- INPUT RECORDS -
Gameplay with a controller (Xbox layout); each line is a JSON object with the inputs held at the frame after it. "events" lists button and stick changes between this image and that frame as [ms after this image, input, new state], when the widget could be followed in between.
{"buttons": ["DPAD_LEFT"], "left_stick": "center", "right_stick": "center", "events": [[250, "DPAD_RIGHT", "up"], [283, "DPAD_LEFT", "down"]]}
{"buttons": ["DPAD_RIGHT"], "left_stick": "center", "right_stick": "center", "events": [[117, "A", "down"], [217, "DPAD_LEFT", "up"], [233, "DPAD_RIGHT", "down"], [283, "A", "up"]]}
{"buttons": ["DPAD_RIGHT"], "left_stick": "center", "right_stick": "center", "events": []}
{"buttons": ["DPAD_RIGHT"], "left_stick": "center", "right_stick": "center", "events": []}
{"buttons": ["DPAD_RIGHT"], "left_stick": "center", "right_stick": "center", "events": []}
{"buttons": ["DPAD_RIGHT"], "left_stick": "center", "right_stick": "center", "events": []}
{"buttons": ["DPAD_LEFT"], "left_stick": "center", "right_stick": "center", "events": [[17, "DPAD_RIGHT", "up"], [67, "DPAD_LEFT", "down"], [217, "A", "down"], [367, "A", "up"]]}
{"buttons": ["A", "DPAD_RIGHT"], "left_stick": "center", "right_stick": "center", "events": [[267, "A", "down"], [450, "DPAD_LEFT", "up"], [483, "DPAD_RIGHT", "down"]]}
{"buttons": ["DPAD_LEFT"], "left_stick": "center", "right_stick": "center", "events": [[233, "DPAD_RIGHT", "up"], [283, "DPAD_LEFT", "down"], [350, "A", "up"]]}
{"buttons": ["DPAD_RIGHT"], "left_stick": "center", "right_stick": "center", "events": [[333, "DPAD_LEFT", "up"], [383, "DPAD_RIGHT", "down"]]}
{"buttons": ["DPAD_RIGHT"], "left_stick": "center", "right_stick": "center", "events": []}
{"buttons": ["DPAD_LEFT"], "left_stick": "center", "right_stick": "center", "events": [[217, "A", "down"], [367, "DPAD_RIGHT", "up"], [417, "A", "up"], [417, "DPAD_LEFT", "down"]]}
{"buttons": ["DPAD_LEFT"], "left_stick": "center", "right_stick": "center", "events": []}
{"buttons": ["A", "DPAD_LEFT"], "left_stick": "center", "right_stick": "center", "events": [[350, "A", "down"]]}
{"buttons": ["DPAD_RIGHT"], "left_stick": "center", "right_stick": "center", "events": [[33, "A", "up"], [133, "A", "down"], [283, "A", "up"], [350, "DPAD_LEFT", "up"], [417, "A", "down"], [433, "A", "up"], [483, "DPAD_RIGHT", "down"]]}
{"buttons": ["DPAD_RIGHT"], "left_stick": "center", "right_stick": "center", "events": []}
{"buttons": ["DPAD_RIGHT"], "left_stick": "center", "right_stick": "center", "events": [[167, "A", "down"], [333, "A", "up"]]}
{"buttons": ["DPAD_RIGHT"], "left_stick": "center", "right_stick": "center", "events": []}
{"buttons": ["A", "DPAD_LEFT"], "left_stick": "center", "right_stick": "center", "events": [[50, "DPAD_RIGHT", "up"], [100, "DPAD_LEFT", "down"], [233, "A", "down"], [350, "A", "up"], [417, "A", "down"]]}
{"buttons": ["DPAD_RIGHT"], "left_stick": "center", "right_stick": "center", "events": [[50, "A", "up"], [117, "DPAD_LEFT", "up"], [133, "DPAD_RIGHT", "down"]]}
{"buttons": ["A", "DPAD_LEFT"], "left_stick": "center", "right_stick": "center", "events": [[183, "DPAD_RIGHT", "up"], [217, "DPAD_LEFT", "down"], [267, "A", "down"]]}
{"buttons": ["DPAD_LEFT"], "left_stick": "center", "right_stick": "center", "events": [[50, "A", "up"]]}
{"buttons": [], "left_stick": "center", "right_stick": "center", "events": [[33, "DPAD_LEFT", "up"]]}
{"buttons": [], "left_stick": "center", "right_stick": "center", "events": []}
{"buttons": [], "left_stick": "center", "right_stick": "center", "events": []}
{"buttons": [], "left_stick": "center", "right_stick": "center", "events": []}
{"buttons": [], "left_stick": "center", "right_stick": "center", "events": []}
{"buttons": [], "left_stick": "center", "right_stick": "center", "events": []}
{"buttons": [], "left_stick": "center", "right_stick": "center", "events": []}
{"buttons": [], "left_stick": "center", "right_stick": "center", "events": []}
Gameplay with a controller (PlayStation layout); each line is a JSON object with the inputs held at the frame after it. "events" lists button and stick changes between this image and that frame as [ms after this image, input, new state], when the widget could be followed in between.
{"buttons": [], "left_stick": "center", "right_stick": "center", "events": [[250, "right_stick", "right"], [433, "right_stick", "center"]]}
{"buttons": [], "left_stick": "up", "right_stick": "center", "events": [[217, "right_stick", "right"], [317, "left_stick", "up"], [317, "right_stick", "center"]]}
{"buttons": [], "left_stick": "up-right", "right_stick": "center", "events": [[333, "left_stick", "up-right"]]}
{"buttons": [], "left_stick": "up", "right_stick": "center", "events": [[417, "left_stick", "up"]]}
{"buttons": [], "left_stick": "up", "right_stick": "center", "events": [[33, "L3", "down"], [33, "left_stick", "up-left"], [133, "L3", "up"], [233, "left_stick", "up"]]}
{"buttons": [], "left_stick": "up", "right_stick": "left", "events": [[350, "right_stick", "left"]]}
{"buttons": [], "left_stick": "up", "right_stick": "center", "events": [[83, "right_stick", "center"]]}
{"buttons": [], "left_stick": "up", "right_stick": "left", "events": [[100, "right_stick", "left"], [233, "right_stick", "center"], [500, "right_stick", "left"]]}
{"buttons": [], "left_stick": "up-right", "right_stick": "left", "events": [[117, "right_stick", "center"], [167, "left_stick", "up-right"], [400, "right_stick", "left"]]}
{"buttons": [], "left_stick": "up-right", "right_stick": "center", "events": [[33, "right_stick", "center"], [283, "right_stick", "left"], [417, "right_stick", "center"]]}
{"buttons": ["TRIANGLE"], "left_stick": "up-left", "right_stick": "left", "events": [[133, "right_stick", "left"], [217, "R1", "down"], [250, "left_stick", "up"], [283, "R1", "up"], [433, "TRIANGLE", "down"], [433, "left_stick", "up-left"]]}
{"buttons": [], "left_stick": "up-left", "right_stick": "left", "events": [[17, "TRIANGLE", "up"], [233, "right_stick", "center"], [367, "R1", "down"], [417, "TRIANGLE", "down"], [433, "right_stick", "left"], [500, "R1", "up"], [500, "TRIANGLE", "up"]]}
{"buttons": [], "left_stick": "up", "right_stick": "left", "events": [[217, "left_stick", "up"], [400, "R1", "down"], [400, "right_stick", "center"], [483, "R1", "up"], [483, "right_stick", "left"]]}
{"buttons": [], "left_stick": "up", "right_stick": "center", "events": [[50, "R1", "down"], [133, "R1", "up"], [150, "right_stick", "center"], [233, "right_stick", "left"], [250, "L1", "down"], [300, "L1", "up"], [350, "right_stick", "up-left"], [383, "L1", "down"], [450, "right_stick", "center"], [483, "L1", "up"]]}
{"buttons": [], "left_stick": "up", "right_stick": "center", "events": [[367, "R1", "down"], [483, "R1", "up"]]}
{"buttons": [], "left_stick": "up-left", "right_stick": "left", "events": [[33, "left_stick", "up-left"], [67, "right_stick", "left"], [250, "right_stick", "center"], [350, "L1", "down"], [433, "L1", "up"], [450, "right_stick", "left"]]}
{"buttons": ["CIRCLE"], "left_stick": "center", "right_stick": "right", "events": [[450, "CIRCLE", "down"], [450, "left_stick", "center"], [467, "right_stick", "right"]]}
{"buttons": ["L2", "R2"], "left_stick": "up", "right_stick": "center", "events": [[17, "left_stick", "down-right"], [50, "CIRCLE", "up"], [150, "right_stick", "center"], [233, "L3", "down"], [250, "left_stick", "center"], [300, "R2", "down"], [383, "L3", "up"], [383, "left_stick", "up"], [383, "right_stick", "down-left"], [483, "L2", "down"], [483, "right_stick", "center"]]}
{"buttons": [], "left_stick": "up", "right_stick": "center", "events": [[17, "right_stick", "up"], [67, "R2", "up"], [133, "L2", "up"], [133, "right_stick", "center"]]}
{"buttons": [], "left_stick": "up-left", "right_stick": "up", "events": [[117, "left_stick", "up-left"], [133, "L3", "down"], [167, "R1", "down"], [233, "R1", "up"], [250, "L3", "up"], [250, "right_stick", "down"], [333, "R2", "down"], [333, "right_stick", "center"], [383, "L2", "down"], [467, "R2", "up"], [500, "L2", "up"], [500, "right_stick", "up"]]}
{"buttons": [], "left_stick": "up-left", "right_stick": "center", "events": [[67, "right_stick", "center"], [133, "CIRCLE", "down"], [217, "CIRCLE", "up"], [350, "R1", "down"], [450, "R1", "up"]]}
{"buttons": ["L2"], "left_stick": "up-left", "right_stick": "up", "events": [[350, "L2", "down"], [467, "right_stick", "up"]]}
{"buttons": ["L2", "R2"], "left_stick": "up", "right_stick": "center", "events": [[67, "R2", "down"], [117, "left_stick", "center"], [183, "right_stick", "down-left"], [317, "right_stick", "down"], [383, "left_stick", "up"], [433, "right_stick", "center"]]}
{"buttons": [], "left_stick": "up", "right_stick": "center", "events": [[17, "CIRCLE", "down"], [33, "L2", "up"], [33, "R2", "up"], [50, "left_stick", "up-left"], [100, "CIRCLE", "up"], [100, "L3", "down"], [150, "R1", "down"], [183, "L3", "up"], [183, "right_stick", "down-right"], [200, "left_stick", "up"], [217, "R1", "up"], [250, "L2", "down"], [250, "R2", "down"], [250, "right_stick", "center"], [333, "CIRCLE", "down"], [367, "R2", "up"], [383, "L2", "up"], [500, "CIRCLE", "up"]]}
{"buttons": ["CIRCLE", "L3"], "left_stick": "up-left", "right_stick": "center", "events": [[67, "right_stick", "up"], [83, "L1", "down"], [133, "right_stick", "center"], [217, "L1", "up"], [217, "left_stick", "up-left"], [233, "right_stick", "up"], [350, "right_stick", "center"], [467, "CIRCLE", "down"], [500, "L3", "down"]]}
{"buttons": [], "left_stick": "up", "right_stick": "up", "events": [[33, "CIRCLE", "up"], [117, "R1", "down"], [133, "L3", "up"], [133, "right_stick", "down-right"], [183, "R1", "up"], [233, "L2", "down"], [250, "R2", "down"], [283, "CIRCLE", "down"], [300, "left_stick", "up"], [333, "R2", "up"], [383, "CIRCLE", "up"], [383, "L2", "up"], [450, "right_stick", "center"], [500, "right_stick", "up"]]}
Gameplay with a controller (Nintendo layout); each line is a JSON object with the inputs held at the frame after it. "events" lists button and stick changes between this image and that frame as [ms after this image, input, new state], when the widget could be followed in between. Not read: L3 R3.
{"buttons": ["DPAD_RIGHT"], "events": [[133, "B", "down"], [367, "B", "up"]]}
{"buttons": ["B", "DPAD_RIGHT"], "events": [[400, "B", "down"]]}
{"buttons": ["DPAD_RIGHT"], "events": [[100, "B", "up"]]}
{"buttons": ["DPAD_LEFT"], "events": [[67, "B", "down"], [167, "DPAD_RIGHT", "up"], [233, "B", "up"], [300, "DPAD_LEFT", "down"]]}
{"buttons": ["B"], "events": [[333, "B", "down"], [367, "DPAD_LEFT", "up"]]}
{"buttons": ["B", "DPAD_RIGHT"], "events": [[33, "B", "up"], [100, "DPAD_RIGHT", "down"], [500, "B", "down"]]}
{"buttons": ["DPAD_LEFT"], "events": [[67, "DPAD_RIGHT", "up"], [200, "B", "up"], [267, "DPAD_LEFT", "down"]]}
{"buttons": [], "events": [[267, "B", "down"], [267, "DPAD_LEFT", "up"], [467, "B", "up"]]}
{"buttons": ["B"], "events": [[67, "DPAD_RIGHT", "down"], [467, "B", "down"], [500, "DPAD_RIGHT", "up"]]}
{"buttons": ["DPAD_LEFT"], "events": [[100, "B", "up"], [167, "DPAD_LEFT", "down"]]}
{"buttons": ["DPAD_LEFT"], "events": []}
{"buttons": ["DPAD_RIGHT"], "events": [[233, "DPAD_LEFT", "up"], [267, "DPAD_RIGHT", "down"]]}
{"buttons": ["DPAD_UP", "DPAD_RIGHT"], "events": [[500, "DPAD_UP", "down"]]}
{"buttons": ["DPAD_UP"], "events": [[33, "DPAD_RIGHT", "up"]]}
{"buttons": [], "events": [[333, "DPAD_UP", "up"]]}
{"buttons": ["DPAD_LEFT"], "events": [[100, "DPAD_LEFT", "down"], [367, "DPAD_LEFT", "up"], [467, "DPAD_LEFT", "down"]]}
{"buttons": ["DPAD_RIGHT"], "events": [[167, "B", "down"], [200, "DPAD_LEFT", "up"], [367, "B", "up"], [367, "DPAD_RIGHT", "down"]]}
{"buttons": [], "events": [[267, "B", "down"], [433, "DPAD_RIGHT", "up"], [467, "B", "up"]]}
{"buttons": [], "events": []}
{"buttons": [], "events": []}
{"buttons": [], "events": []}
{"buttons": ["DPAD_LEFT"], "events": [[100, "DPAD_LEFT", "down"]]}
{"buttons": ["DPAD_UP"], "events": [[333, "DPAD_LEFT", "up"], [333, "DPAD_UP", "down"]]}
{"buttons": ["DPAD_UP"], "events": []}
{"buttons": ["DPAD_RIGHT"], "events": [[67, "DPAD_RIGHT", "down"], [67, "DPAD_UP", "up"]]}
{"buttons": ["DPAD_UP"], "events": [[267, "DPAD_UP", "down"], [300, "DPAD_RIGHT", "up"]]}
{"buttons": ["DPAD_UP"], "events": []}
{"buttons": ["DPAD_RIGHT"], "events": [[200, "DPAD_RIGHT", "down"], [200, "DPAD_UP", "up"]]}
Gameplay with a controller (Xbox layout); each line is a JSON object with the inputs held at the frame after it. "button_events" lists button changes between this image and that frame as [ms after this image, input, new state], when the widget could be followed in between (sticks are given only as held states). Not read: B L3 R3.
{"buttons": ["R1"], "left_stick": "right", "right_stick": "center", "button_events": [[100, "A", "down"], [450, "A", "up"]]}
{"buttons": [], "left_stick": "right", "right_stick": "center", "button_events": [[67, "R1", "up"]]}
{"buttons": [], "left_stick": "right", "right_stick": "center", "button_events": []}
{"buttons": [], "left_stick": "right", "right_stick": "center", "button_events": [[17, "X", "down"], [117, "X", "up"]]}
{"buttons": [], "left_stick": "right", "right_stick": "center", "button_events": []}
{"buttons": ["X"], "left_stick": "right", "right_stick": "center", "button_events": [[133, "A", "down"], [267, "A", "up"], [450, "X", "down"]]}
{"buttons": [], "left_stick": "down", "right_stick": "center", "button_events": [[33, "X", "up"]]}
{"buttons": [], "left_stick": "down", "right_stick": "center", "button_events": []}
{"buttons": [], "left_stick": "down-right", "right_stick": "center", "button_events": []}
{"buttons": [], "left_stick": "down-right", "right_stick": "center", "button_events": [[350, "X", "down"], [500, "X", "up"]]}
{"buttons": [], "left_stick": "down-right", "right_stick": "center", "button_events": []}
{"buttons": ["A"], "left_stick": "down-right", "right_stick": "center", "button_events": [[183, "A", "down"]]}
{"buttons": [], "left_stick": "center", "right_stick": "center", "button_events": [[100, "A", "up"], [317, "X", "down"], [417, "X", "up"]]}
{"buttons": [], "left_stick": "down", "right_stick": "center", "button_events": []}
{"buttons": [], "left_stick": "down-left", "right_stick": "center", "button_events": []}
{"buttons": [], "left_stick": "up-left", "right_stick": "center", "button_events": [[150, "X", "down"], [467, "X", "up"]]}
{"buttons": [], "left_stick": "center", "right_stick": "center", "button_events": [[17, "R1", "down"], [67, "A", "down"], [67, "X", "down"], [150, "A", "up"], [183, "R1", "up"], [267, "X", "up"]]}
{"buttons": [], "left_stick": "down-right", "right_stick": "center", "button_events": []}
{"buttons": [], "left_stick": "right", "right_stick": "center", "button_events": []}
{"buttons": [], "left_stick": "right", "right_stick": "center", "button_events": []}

- PROMPT -
Return, from the material above, every line with the word "frame".

- SOLUTION TO THE PROBLEM -
Gameplay with a controller (Xbox layout); each line is a JSON object with the inputs held at the frame after it. "events" lists button and stick changes between this image and that frame as [ms after this image, input, new state], when the widget could be followed in between.
Gameplay with a controller (PlayStation layout); each line is a JSON object with the inputs held at the frame after it. "events" lists button and stick changes between this image and that frame as [ms after this image, input, new state], when the widget could be followed in between.
Gameplay with a controller (Nintendo layout); each line is a JSON object with the inputs held at the frame after it. "events" lists button and stick changes between this image and that frame as [ms after this image, input, new state], when the widget could be followed in between. Not read: L3 R3.
Gameplay with a controller (Xbox layout); each line is a JSON object with the inputs held at the frame after it. "button_events" lists button changes between this image and that frame as [ms after this image, input, new state], when the widget could be followed in between (sticks are given only as held states). Not read: B L3 R3.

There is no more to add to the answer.